From the perspective of an investor, these IPO opportunities can be interesting. In general, a parent firm's spin-off provides its investors with a wealth of information about the parent company and its position in the company. Because investors are more aware of spin-offs, they may experience less initial volatility.
5. IPOs over the Long-term
IPOs are known for their volatile opening day returns because of which many investors buy them to become benevolent from the discounts involved. Over the long-term, the prices of IPO get settled into a steady value which is followed by traditional stock price metrics such as moving averages. So those investors who want to buy IPOs but do not want to take the individual stock risk may go with the managed funds focused on IPO universes.
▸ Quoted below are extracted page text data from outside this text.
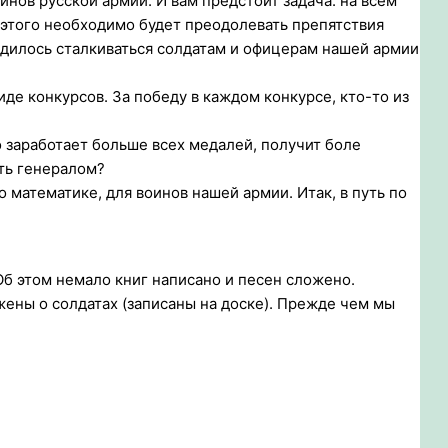
инов русской армии. И вам предстоит задача: на всем
 этого необходимо будет преодолевать препятствия
ходилось сталкиваться солдатам и офицерам нашей армии
е конкурсов. За победу в каждом конкурсе, кто-то из
о заработает больше всех медалей, получит боле
ать генералом?
 математике, для воинов нашей армии. Итак, в путь по
 Об этом немало книг написано и песен сложено.
ены о солдатах (записаны на доске). Прежде чем мы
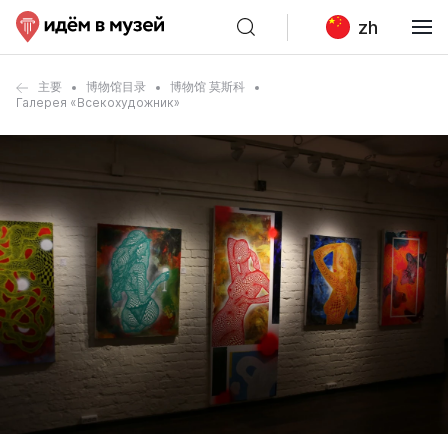
zh
主要
博物馆目录
博物馆 莫斯科
Галерея «Всекохудожник»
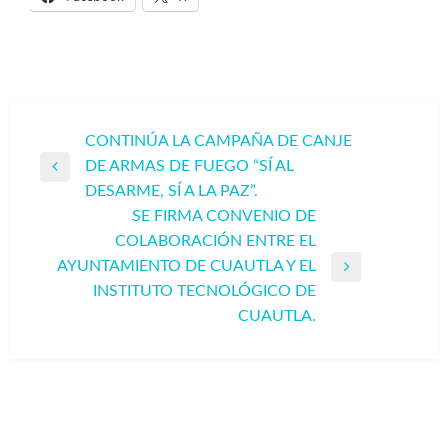
Navegación
CONTINÚA LA CAMPAÑA DE CANJE
DE ARMAS DE FUEGO “SÍ AL
de
Entrada
DESARME, SÍ A LA PAZ”.
entradas
anterior
SE FIRMA CONVENIO DE
COLABORACIÓN ENTRE EL
AYUNTAMIENTO DE CUAUTLA Y EL
Entrada
INSTITUTO TECNOLÓGICO DE
siguiente
CUAUTLA.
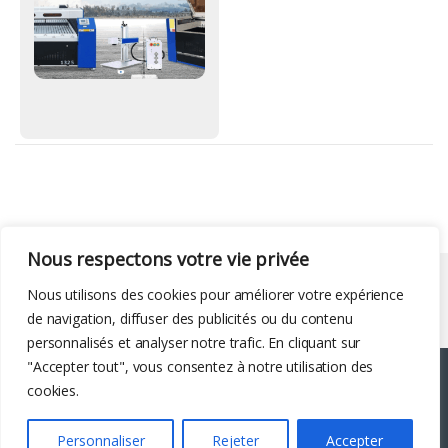
Nous respectons votre vie privée
Liens utiles
Nous utilisons des cookies pour améliorer votre expérience
de navigation, diffuser des publicités ou du contenu
personnalisés et analyser notre trafic. En cliquant sur
"Accepter tout", vous consentez à notre utilisation des
cookies.
Personnaliser
Rejeter
Accepter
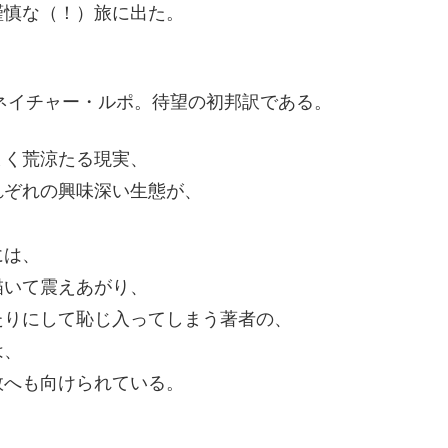
謹慎な（！）旅に出た。
のネイチャー・ルポ。待望の初邦訳である。
まく荒涼たる現実、
れぞれの興味深い生態が、
。
には、
描いて震えあがり、
たりにして恥じ入ってしまう著者の、
は、
敗へも向けられている。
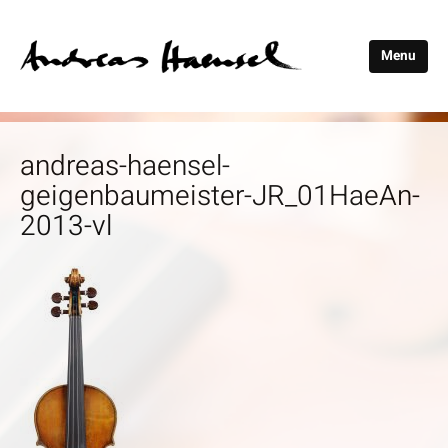
Menu
Andreas
Haensel
andreas-haensel-
geigenbaumeister-JR_01HaeAn-
2013-vl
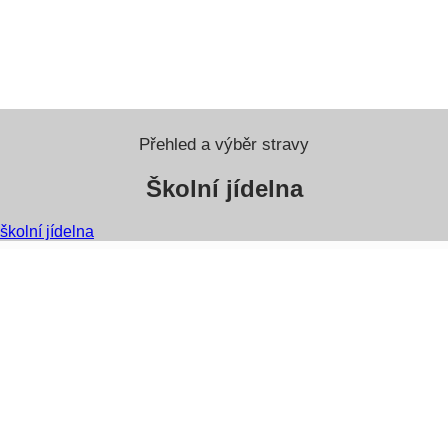
Přehled a výběr stravy
Školní jídelna
školní jídelna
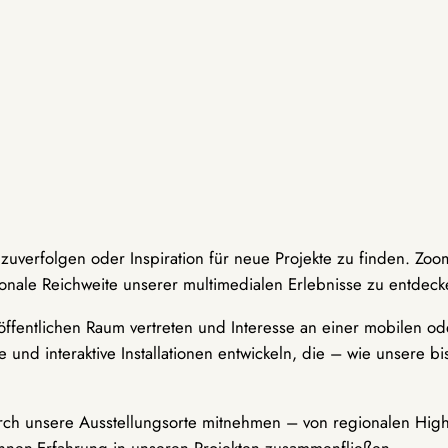
hzuverfolgen oder Inspiration für neue Projekte zu finden. Zoo
onale Reichweite unserer multimedialen Erlebnisse zu entdeck
ffentlichen Raum vertreten und Interesse an einer mobilen ode
 und interaktive Installationen entwickeln, die – wie unsere 
durch unsere Ausstellungsorte mitnehmen – von regionalen Highl
innen-Erfahrung in unseren Projekten zusammenfließen.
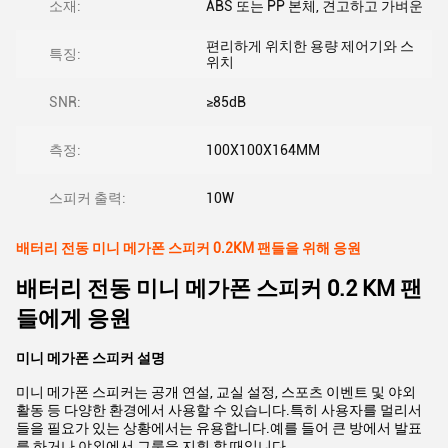
소재:
ABS 또는 PP 본체, 견고하고 가벼운
편리하게 위치한 용량 제어기와 스
특징:
위치
SNR:
≥85dB
측정:
100X100X164MM
스피커 출력:
10W
배터리 전동 미니 메가폰 스피커 0.2KM 팬들을 위해 응원
배터리 전동 미니 메가폰 스피커 0.2 KM 팬
들에게 응원
미니 메가폰 스피커 설명
미니 메가폰 스피커는 공개 연설, 교실 설정, 스포츠 이벤트 및 야외
활동 등 다양한 환경에서 사용할 수 있습니다.특히 사용자를 멀리서
들을 필요가 있는 상황에서는 유용합니다.예를 들어 큰 방에서 발표
를 하거나 야외에서 그룹을 지휘 할 때입니다.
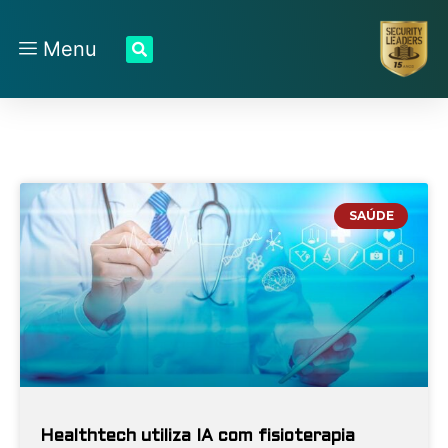
Menu
SAÚDE
Healthtech utiliza IA com fisioterapia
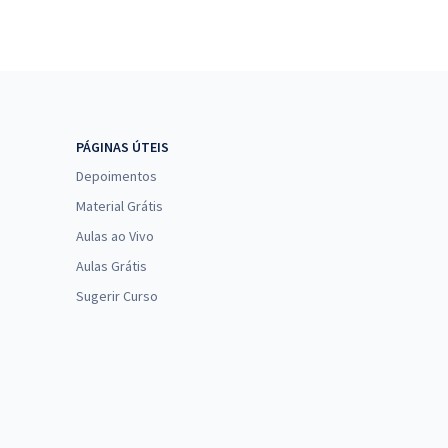
PÁGINAS ÚTEIS
Depoimentos
Material Grátis
Aulas ao Vivo
Aulas Grátis
Sugerir Curso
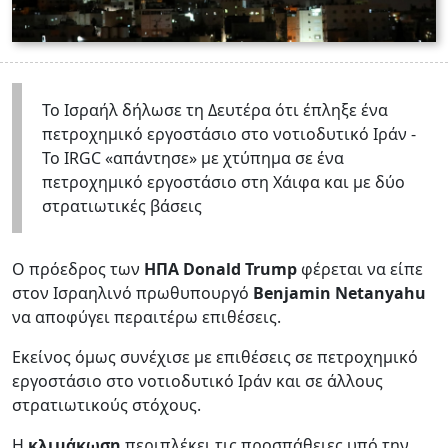
Το Ισραήλ δήλωσε τη Δευτέρα ότι έπληξε ένα
πετροχημικό εργοστάσιο στο νοτιοδυτικό Ιράν -
Το IRGC «απάντησε» με χτύπημα σε ένα
πετροχημικό εργοστάσιο στη Χάιφα και με δύο
στρατιωτικές βάσεις
Ο πρόεδρος των
ΗΠΑ
Donald
Trump
φέρεται να είπε
στον Ισραηλινό πρωθυπουργό
Benjamin Netanyahu
να αποφύγει περαιτέρω επιθέσεις.
Εκείνος όμως συνέχισε με επιθέσεις σε πετροχημικό
εργοστάσιο στο νοτιοδυτικό Ιράν και σε άλλους
στρατιωτικούς στόχους.
Η
κλιμάκωση
περιπλέκει τις προσπάθειες υπό την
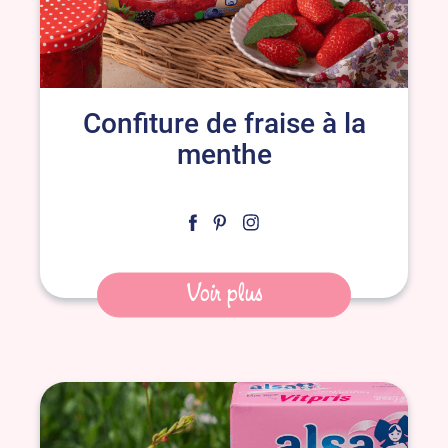
Confiture de fraise à la
menthe
Voir plus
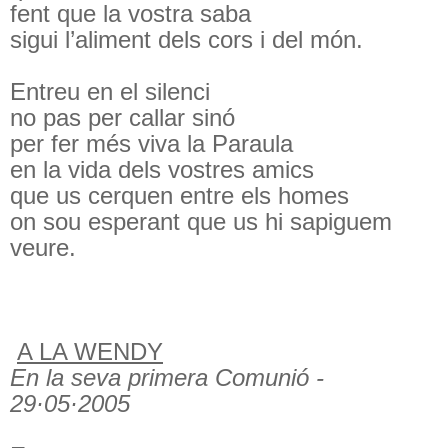
fent que la vostra saba
sigui l’aliment dels cors i del món.
Entreu en el silenci
no pas per callar sinó
per fer més viva la Paraula
en la vida dels vostres amics
que us cerquen entre els homes
on sou esperant que us hi sapiguem
veure.
A LA WENDY
En la seva primera Comunió -
29·05·2005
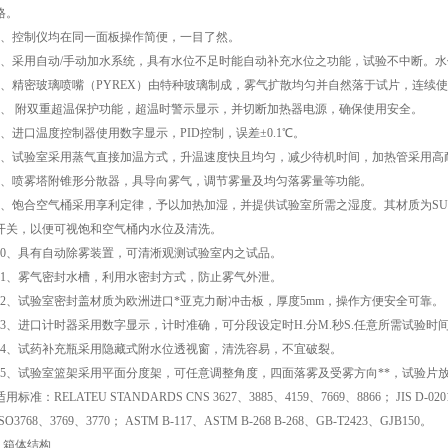
格。
2、控制仪均在同一面板操作简便，一目了然。
3、采用自动/手动加水系统，具有水位不足时能自动补充水位之功能，试验不中断。
4、精密玻璃喷嘴（PYREX）由特种玻璃制成，雾气扩散均匀并自然落于试片，连续使
5、 附双重超温保护功能，超温时警示显示，并切断加热器电源，确保使用安全。
6、进口温度控制器使用数字显示，PID控制，误差±0.1℃。
7、试验室采用蒸气直接加温方式，升温速度快且均匀，减少待机时间，加热管采用高
8、喷雾塔附锥形分散器，具导向雾气，调节雾量及均匀落雾量等功能。
9、饱合空气桶采用享利定律，予以加热加湿，并提供试验室所需之湿度。其材质为SUS
开关，以便可视饱和空气桶内水位及清洗。
10、具有自动除雾装置，可清淅观测试验室内之试品。
11、雾气密封水槽，利用水密封方式，防止雾气外泄。
12、试验室密封盖材质为欧洲进口*亚克力耐冲击板，厚度5mm，操作方便安全可靠。
13、进口计时器采用数字显示，计时准确，可分段设定时H.分M.秒S.任意所需试验时间，可
14、试药补充瓶采用隐藏式附水位透视窗，清洗容易，不宜破裂。
15、试验室篮架采用平面分度架，可任意调整角度，四面落雾及受雾方向**，试验片
适用标准：RELATEU STANDARDS CNS 3627、3885、4159、7669、8866； JIS D-020
ISO3768、3769、3770； ASTM B-117、ASTM B-268 B-268、GB-T2423、GJB150。
3 箱体结构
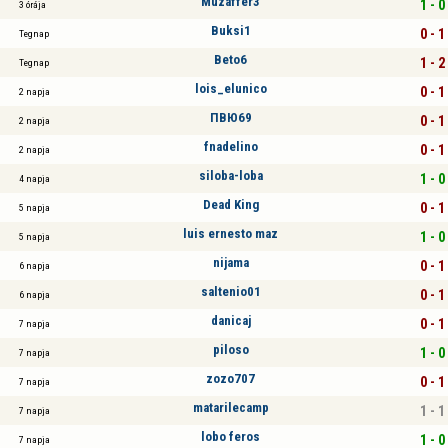
Muzaffer3
1 - 0
3 órája
Buksi1
0 - 1
Tegnap
Beto6
1 - 2
Tegnap
lois_elunico
0 - 1
2 napja
ПВЮ69
0 - 1
2 napja
fnadelino
0 - 1
2 napja
siloba-loba
1 - 0
4 napja
Dead King
0 - 1
5 napja
luis ernesto maz
1 - 0
5 napja
nijama
0 - 1
6 napja
saltenio01
0 - 1
6 napja
danicaj
0 - 1
7 napja
piloso
1 - 0
7 napja
zozo707
0 - 1
7 napja
matarilecamp
1 - 1
7 napja
lobo feros
1 - 0
7 napja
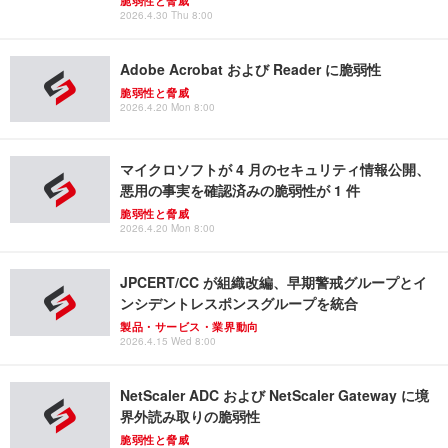
脆弱性と脅威
2026.4.30 Thu 8:00
Adobe Acrobat および Reader に脆弱性
脆弱性と脅威
2026.4.20 Mon 8:00
マイクロソフトが 4 月のセキュリティ情報公開、
悪用の事実を確認済みの脆弱性が 1 件
脆弱性と脅威
2026.4.20 Mon 8:00
JPCERT/CC が組織改編、早期警戒グループとイ
ンシデントレスポンスグループを統合
製品・サービス・業界動向
2026.4.15 Wed 8:00
NetScaler ADC および NetScaler Gateway に境
界外読み取りの脆弱性
脆弱性と脅威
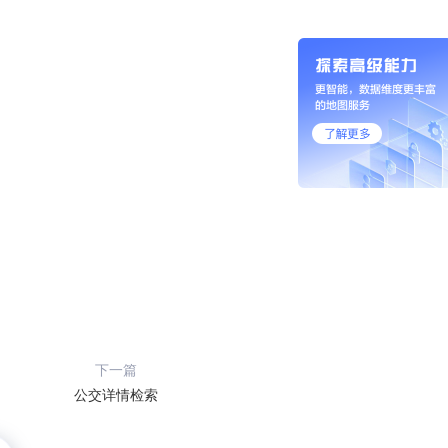
下一篇
公交详情检索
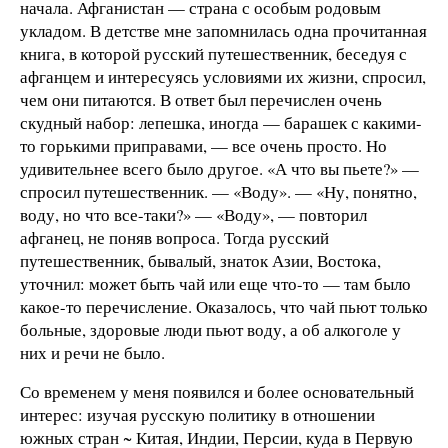
начала. Афганистан — страна с особым родовым
укладом. В детстве мне запомнилась одна прочитанная
книга, в которой русский путешественник, беседуя с
афганцем и интересуясь условиями их жизни, спросил,
чем они питаются. В ответ был перечислен очень
скудный набор: лепешка, иногда — барашек с какими-
то горькими приправами, — все очень просто. Но
удивительнее всего было другое. «А что вы пьете?» —
спросил путешественник. — «Воду». — «Ну, понятно,
воду, но что все-таки?» — «Воду», — повторил
афганец, не поняв вопроса. Тогда русский
путешественник, бывалый, знаток Азии, Востока,
уточнил: может быть чай или еще что-то — там было
какое-то перечисление. Оказалось, что чай пьют только
больные, здоровые люди пьют воду, а об алкоголе у
них и речи не было.
Со временем у меня появился и более основательный
интерес: изучая русскую политику в отношении
южных стран ~ Китая, Индии, Персии, куда в Первую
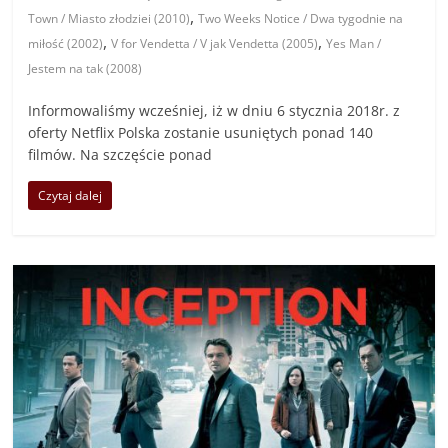
,
Town / Miasto złodziei (2010)
Two Weeks Notice / Dwa tygodnie na
,
,
miłość (2002)
V for Vendetta / V jak Vendetta (2005)
Yes Man /
Jestem na tak (2008)
Informowaliśmy wcześniej, iż w dniu 6 stycznia 2018r. z
oferty Netflix Polska zostanie usuniętych ponad 140
filmów. Na szczęście ponad
Czytaj dalej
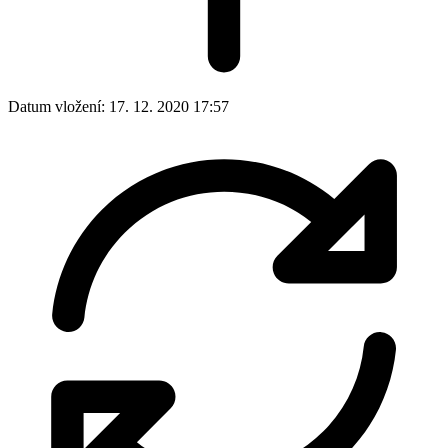
Datum vložení:
17. 12. 2020 17:57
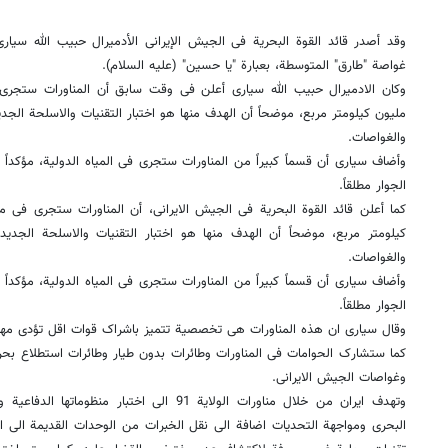
وقد أصدر قائد القوة البحریة فی الجیش الإیرانی الأدمیرال حبیب الله سیار
غواصة "طارق" المتوسطة، بعبارة "یا حسین" (علیه السلام).
وکان الادمیرال حبیب الله سیاری أعلن فی وقت سابق أن المناورات ستجر
ملیون کیلومتر مربع، موضحاً أن الهدف منها هو اختبار التقنیات والاسلحة الجدی
والغواصات.
وأضاف سیاری أن قسماً کبیراً من المناورات ستجری فی المیاه الدولیة، مؤکداً أ
الجوار مطلقاً.
کما أعلن قائد القوة البحریة فی الجیش الایرانی، أن المناورات ستجری فی 
کیلومتر مربع، موضحاً أن الهدف منها هو اختبار التقنیات والاسلحة الجدیدة
والغواصات.
وأضاف سیاری أن قسماً کبیراً من المناورات ستجری فی المیاه الدولیة، مؤکداً أ
الجوار مطلقاً.
وقال سیاری ان هذه المناورات هی تخصصیة تتمیز باشراک قوات اقل تؤدی مهام
کما ستشارک الحوامات فی المناورات وطائرات بدون طیار وطائرات استطلاع بحری
وغواصات الجیش الایرانی.
وتهدف ایران من خلال مناورات الولایة 91 الى اختبا
البحری ومواجهة التحدیات اضافة الى نقل الخبرات من الوحدات القدیمة الى ا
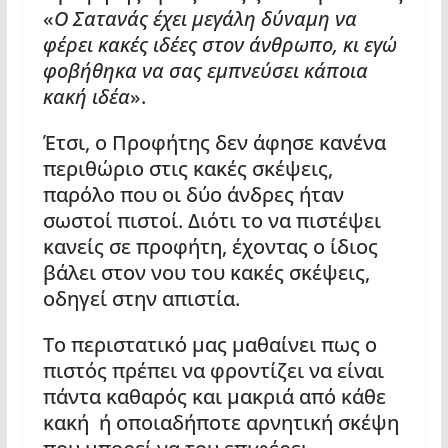
«
Ο Σατανάς έχει μεγάλη δύναμη να
φέρει κακές ιδέες στον άνθρωπο, κι εγώ
φοβήθηκα να σας εμπνεύσει κάποια
κακή ιδέα
».
Έτσι, ο Προφήτης δεν άφησε κανένα
περιθώριο στις κακές σκέψεις,
παρόλο που οι δύο άνδρες ήταν
σωστοί πιστοί. Διότι το να πιστέψει
κανείς σε προφήτη, έχοντας ο ίδιος
βάλει στον νου του κακές σκέψεις,
οδηγεί στην απιστία.
Το περιστατικό μας μαθαίνει πως ο
πιστός πρέπει να φροντίζει να είναι
πάντα καθαρός και μακριά από κάθε
κακή ή οποιαδήποτε αρνητική σκέψη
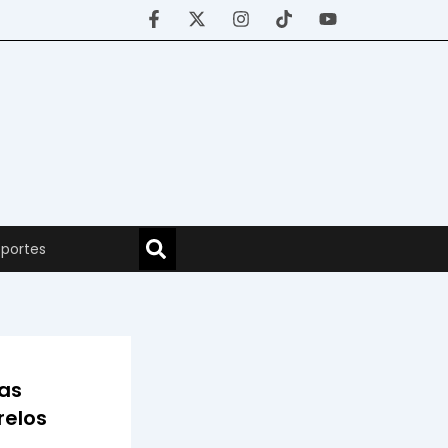
portes
as
relos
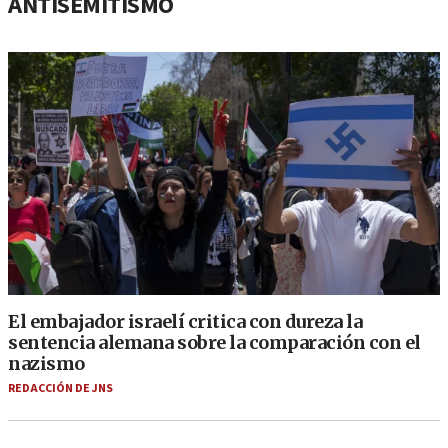
ANTISEMITISMO
El embajador israelí critica con dureza la
sentencia alemana sobre la comparación con el
nazismo
REDACCIÓN DE JNS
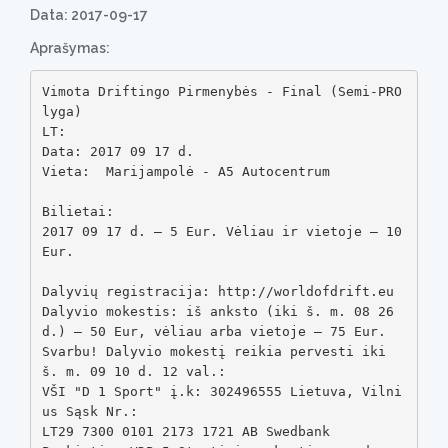
Data: 2017-09-17
Aprašymas:
Vimota Driftingo Pirmenybės - Final (Semi-PRO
Q. What is the purpose of IPO?
Ans. IPO helps the companies is raising funds in the share market for the first time. Some motivations for issuing IPO are raising capital, providing liquidity to the founders and early investors, and getting a higher valuation.
Q. Who can invest in IPO?
Ans. Mostly, it is seen that the demand for the IPOs is higher than the supply. Because of it, there is not any guarantee that all the investors who want to buy the share will get them. Those who want to invest in IPO can contact their brokerage firm although sometimes, the access to IPO is limited to only larger investors. Another option by which you can invest in IPO is mutual funds or other investment instruments.
Q. Is it a good decision to invest in IPO?
Ans. IPOs are highly popular among investors because of their volatile price movements on the day of IPO and shortly thereafter. However, there is an equal possibility of having profit and loss. Ultimately, investors should become rational before investing and should judge IPO according to the prospectus, financial circumstances, and risk tolerance of the company.